(DATASET CONTENT Opens)

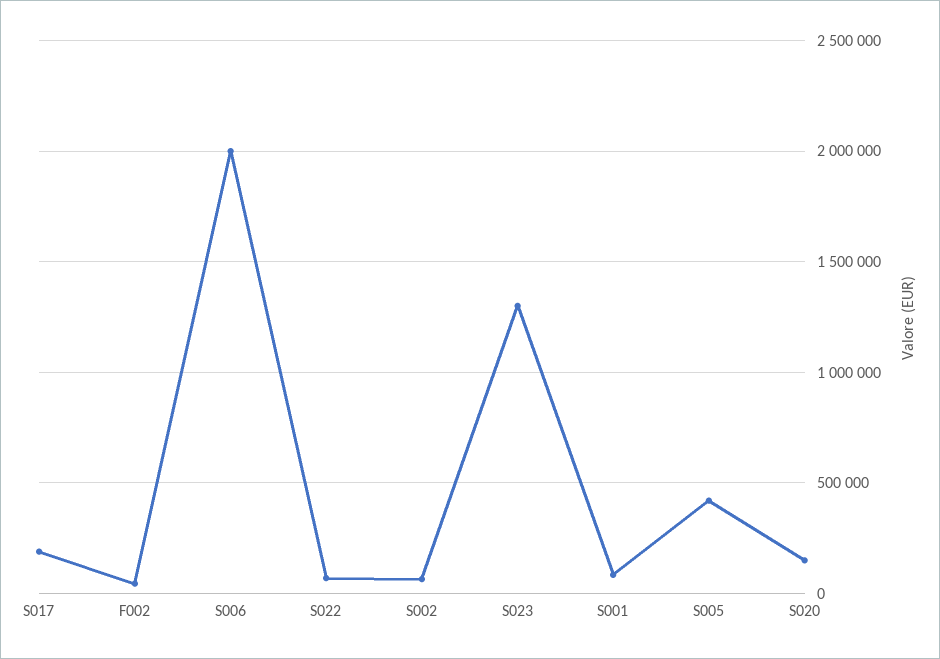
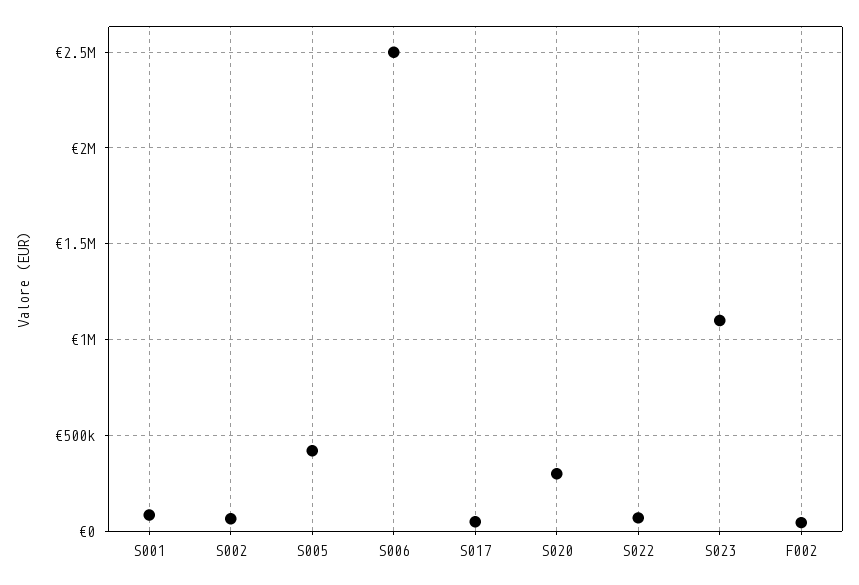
S017: 200000 -> 50000
S006: 2000000 -> 2500000
S023: 1300000 -> 1100000
S020: 150000 -> 300000

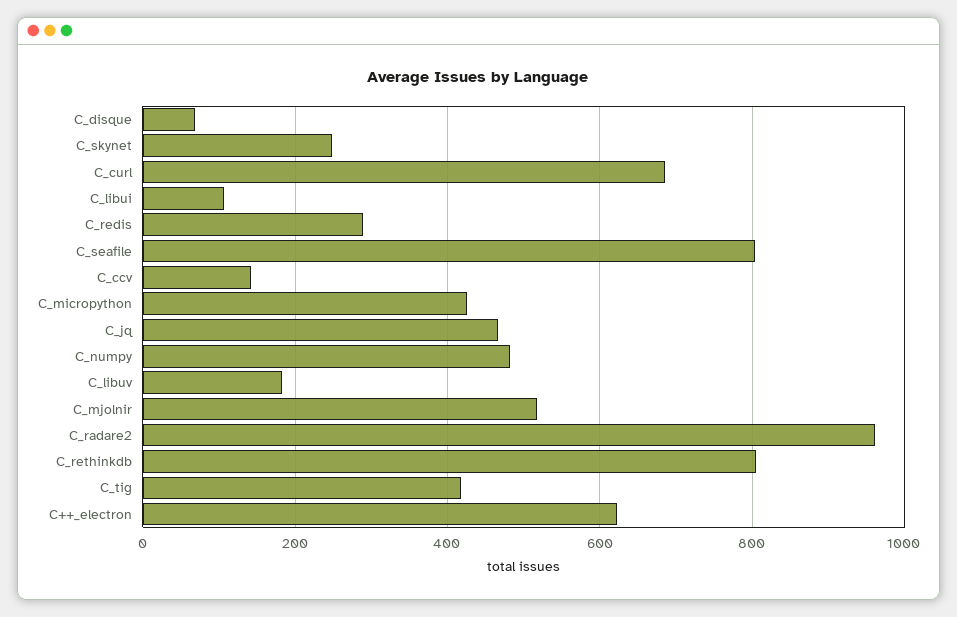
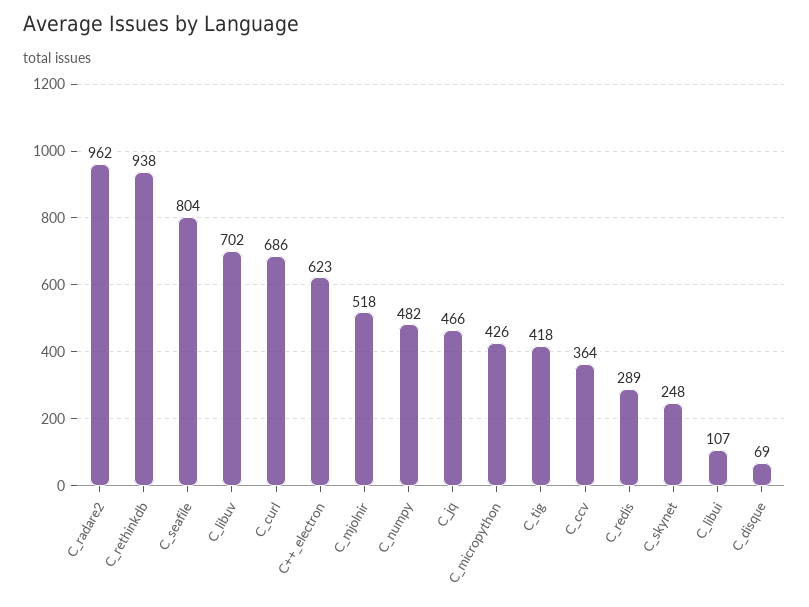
C_ccv: 140 -> 364
C_libuv: 180 -> 702
C_rethinkdb: 800 -> 938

(DATASET CONTENT Closes)

Reproduce the entries above exactly, though not their pictures.

**RESPONSE FOR THIS EXERCISE**:
S017: 200000 -> 50000
S006: 2000000 -> 2500000
S023: 1300000 -> 1100000
S020: 150000 -> 300000

C_ccv: 140 -> 364
C_libuv: 180 -> 702
C_rethinkdb: 800 -> 938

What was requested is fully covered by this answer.